L'administration OBAMA propose un objectif moyen de 54.5 miles per gallon pour 2025, soit 4.3 litre/100 km ou 101 gCO2/km. L'étude a quantifié les emplois engendrés par le besoin de recherche nécessaire pour atteindre cet objectif.
- The six percent scenario (roughly 60 MPG) would generate an estimated $152 billion in fuel savings for consumers in 2030 compared to business as usual. Of the $152 billion saved at the pump, $59 billion would be expected to be spent in the auto industry as drivers purchase cleaner, more efficient vehicles. The remaining $93 billion will be spent across the rest of the economy, boosting consumers’ discretionary income for everything from retail purchases to restaurant trips to increased spending on health care.
- Nearly 700,000 new full time jobs would be created under the six percent scenario, compared to only about 350,000 jobs under the three percent (roughly 47 MPG) scenario.
- 63,000 new, full-time domestic auto industry jobs would be created in 2030 under the six percent scenario; more than double the 31,000 jobs under the three percent scenario.
- States seeing the biggest gains in terms of relative impact on their job markets also have some of the largest auto industry sectors. Again, job growth would be significantly higher under the six percent scenario. The top 12 states in terms of percentage job increases include Indiana, Michigan, Alabama, Kentucky, Tennessee, Ohio, North Carolina, New Hampshire, Vermont, Oregon, New York and Missouri.
- Net jobs gains in 49 states, and greatest job gains under strongest standards. Each of the four regulatory scenarios analyzed would bring substantial economic and job benefits for the U.S. economy in 2030.
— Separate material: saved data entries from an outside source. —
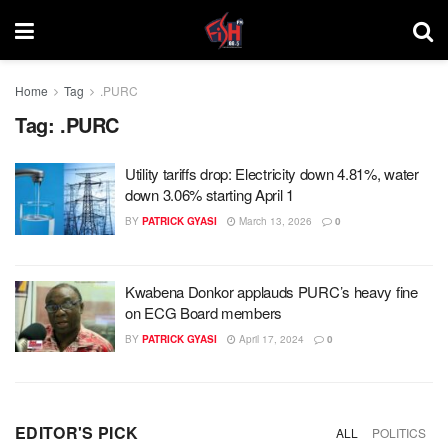
Home
Tag
.PURC
Tag:
.PURC
Utility tariffs drop: Electricity down 4.81%, water
down 3.06% starting April 1
BY
PATRICK GYASI
March 13, 2026
0
Kwabena Donkor applauds PURC’s heavy fine
on ECG Board members
BY
PATRICK GYASI
April 17, 2024
0
EDITOR'S PICK
ALL
POLITICS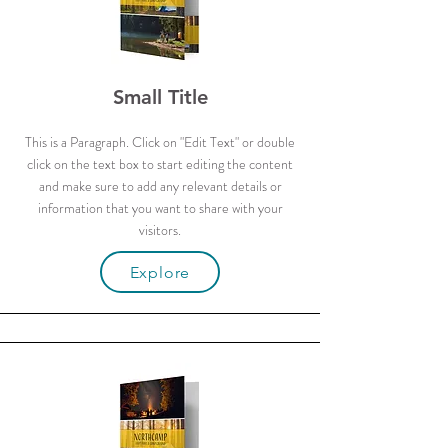
Small Title
This is a Paragraph. Click on "Edit Text" or double
click on the text box to start editing the content
and make sure to add any relevant details or
information that you want to share with your
visitors.
Explore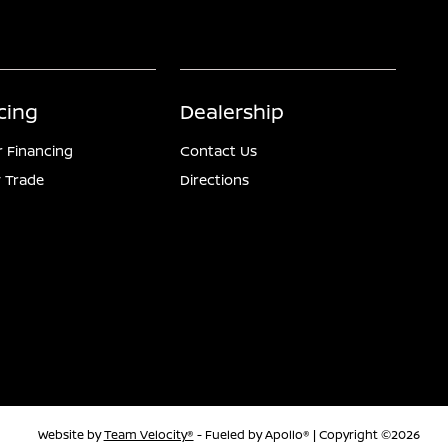
cing
Dealership
r Financing
Contact Us
 Trade
Directions
Website by
Team Velocity®
- Fueled by Apollo® | Copyright ©2026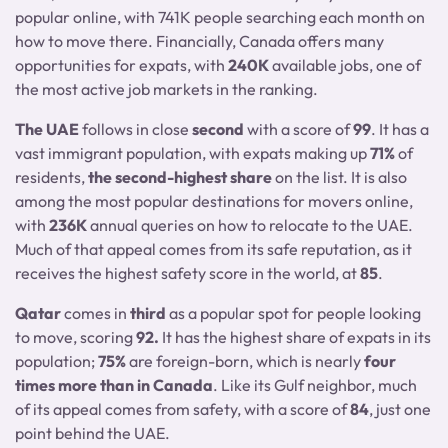
popular online, with 741K people searching each month on
how to move there. Financially, Canada offers many
opportunities for expats, with
240K
available jobs, one of
the most active job markets in the ranking.
The UAE
follows in close
second
with a score of
99
. It has a
vast immigrant population, with expats making up
71%
of
residents,
the second-highest share
on the list. It is also
among the most popular destinations for movers online,
with
236K
annual queries on how to relocate to the UAE.
Much of that appeal comes from its safe reputation, as it
receives the highest safety score in the world, at
85
.
Qatar
comes in
third
as a popular spot for people looking
to move, scoring
92.
It has the highest share of expats in its
population;
75%
are foreign-born, which is nearly
four
times more than in Canada
. Like its Gulf neighbor, much
of its appeal comes from safety, with a score of
84
, just one
point behind the UAE.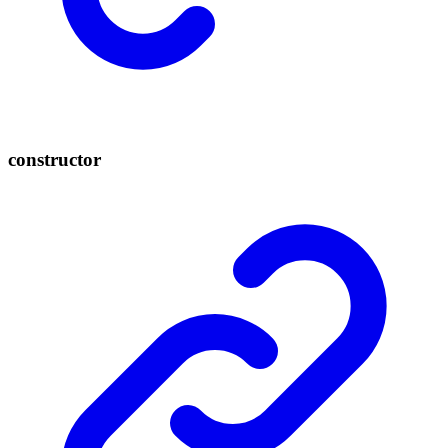
constructor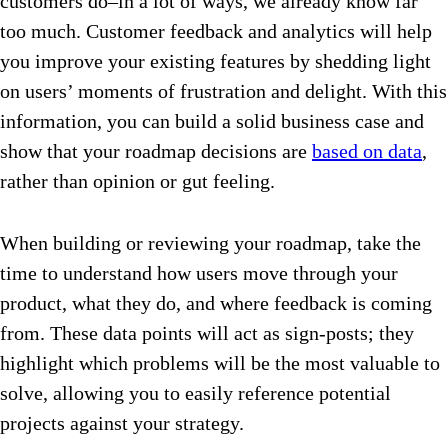
customers do–in a lot of ways, we already know far
too much. Customer feedback and analytics will help
you improve your existing features by shedding light
on users’ moments of frustration and delight. With this
information, you can build a solid business case and
show that your roadmap decisions are
based on data
,
rather than opinion or gut feeling.
When building or reviewing your roadmap, take the
time to understand how users move through your
product, what they do, and where feedback is coming
from. These data points will act as sign-posts; they
highlight which problems will be the most valuable to
solve, allowing you to easily reference potential
projects against your strategy.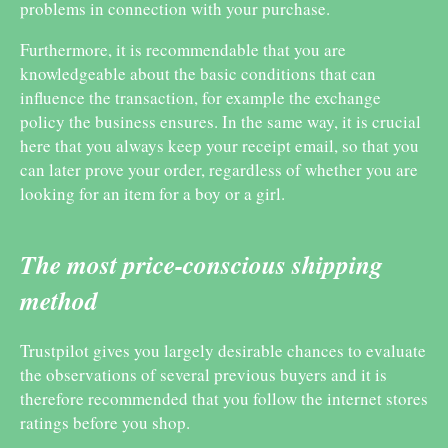
problems in connection with your purchase.
Furthermore, it is recommendable that you are
knowledgeable about the basic conditions that can
influence the transaction, for example the exchange
policy the business ensures. In the same way, it is crucial
here that you always keep your receipt email, so that you
can later prove your order, regardless of whether you are
looking for an item for a boy or a girl.
The most price-conscious shipping
method
Trustpilot gives you largely desirable chances to evaluate
the observations of several previous buyers and it is
therefore recommended that you follow the internet stores
ratings before you shop.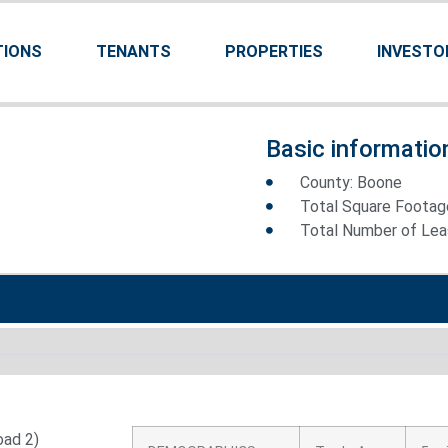
TIONS
TENANTS
PROPERTIES
INVESTO
Basic informatio
County: Boone
Total Square Footag
Total Number of Leas
oad 2)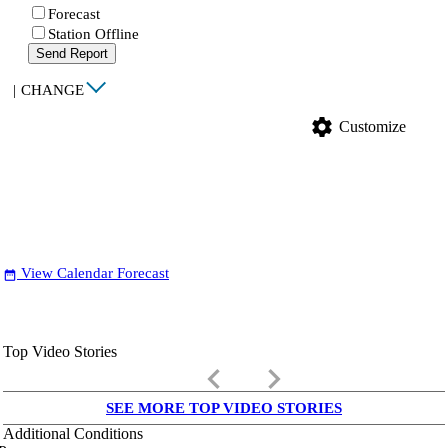
Forecast
Station Offline
Send Report
|
CHANGE
settings
Customize
View Calendar Forecast
date_range
Top Video Stories
keyboard_arrow_left
keyboard_arrow_right
SEE MORE TOP VIDEO STORIES
Additional Conditions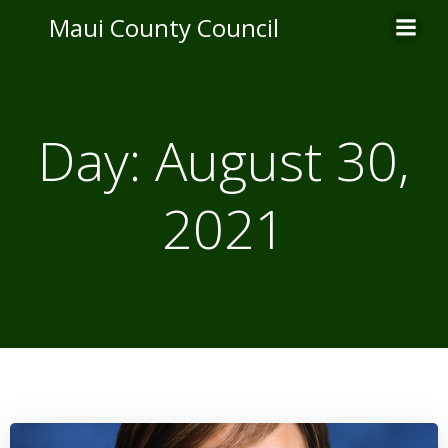
Skip
Maui County Council
to
content
Day:
August 30,
2021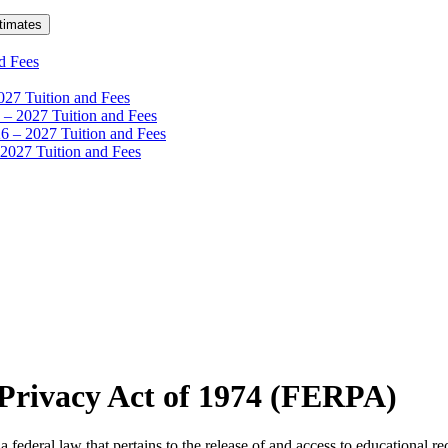
timates
d Fees
27 Tuition and Fees
– 2027 Tuition and Fees
6 – 2027 Tuition and Fees
 2027 Tuition and Fees
 Privacy Act of 1974 (FERPA)
federal law that pertains to the release of and access to educational 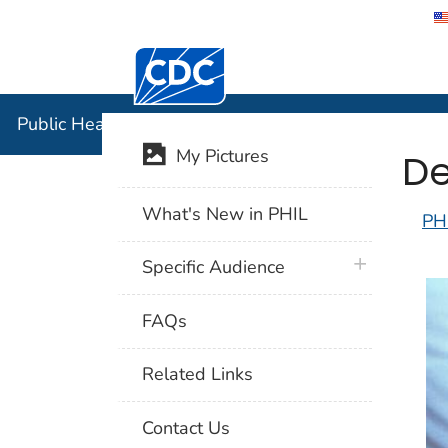
Centers for Disease Control and Preventi
Public Hea
Public Health Image Library (PHIL)
De
My Pictures
What's New in PHIL
PH
plus icon
Specific Audience
FAQs
Related Links
Contact Us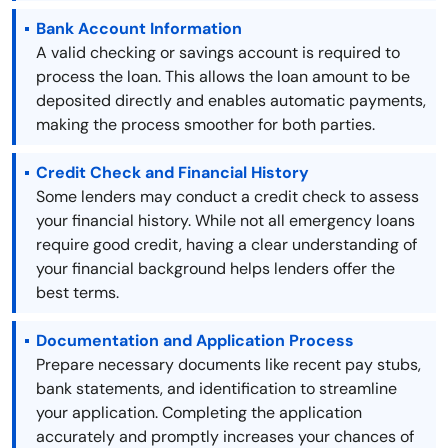
Bank Account Information
A valid checking or savings account is required to
process the loan. This allows the loan amount to be
deposited directly and enables automatic payments,
making the process smoother for both parties.
Credit Check and Financial History
Some lenders may conduct a credit check to assess
your financial history. While not all emergency loans
require good credit, having a clear understanding of
your financial background helps lenders offer the
best terms.
Documentation and Application Process
Prepare necessary documents like recent pay stubs,
bank statements, and identification to streamline
your application. Completing the application
accurately and promptly increases your chances of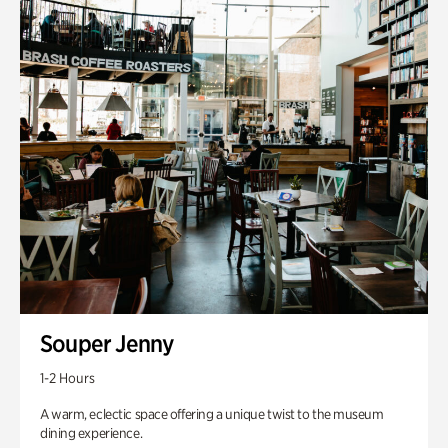
Souper Jenny
1-2 Hours
A warm, eclectic space offering a unique twist to the museum
dining experience.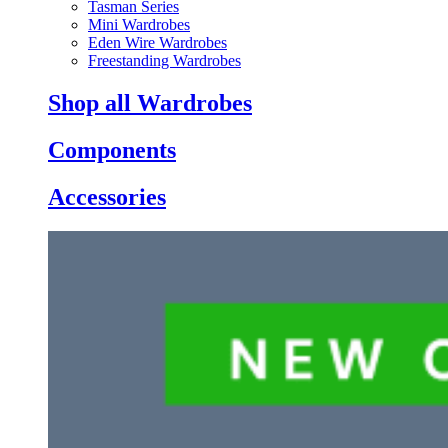
Tasman Series
Mini Wardrobes
Eden Wire Wardrobes
Freestanding Wardrobes
Shop all Wardrobes
Components
Accessories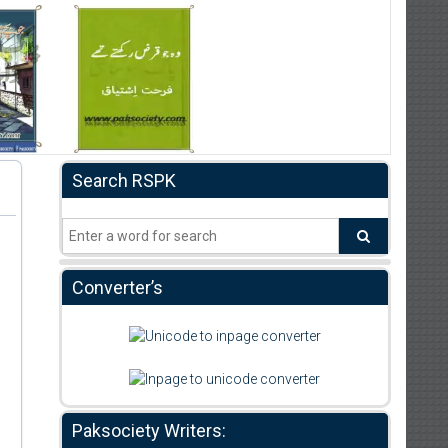
Search RSPK
Converter’s
Paksociety Writers: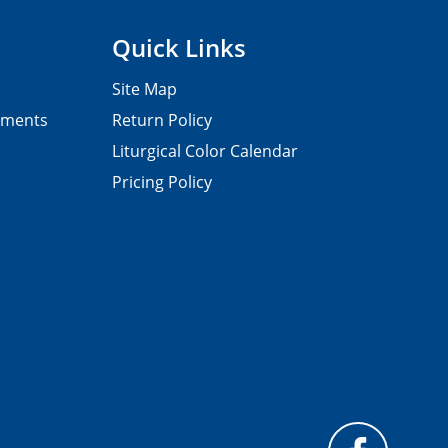
Quick Links
Site Map
pments
Return Policy
Liturgical Color Calendar
Pricing Policy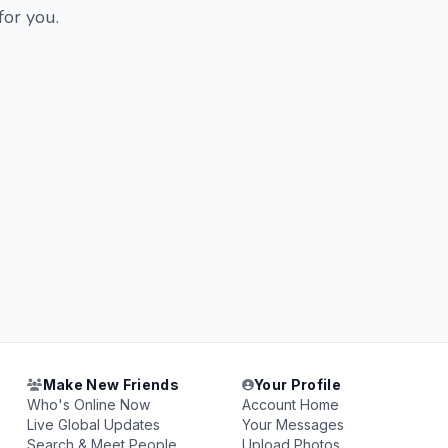
for you.
Make New Friends
Your Profile
Who's Online Now
Account Home
Live Global Updates
Your Messages
Search & Meet People
Upload Photos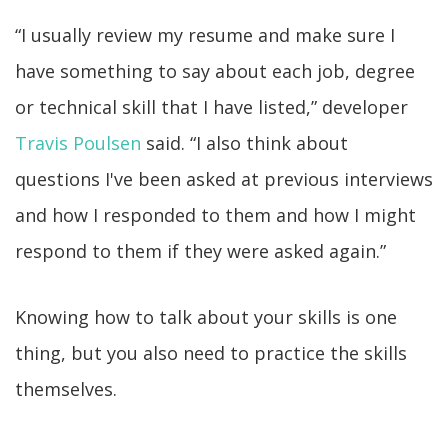
“I usually review my resume and make sure I
have something to say about each job, degree
or technical skill that I have listed,” developer
Travis Poulsen
said. “I also think about
questions I've been asked at previous interviews
and how I responded to them and how I might
respond to them if they were asked again.”
Knowing how to talk about your skills is one
thing, but you also need to practice the skills
themselves.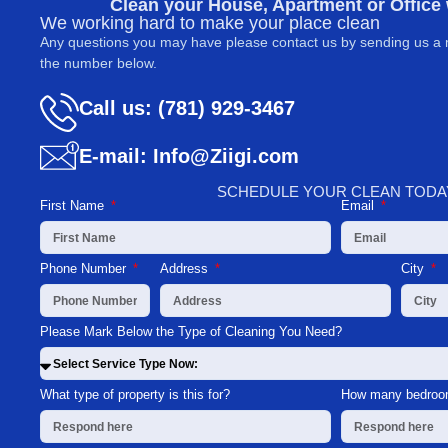
Clean your House, Apartment or Office
We working hard to make your place clean
Any questions you may have please contact us by sending us a 
the number below.
Call us: (781) 929-3467
E-mail: Info@Ziigi.com
SCHEDULE YOUR CLEAN TODA
First Name
Email
Phone Number
Address
City
Please Mark Below the Type of Cleaning You Need?
What type of property is this for?
How many bedroom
- Effects on state GDPs would be overwhelmingly positive. States seeing the biggest percentage GDP gains under the strongest fuel efficiency standard have large auto industry sectors. The biggest gainers would be Michigan and Indiana, followed by Kentucky, South Carolina, Tennessee, Wisconsin, Iowa, Ohio, Alabama and Oregon. Compared to the three percent scenario, the six percent scenario would bring 382,000 more jobs, a $15.7 billion increase in gross economic output (sales), $10.3 billion more in personal income, and $9.5 billon more in tax revenue for cash strapped federal, state and local governments.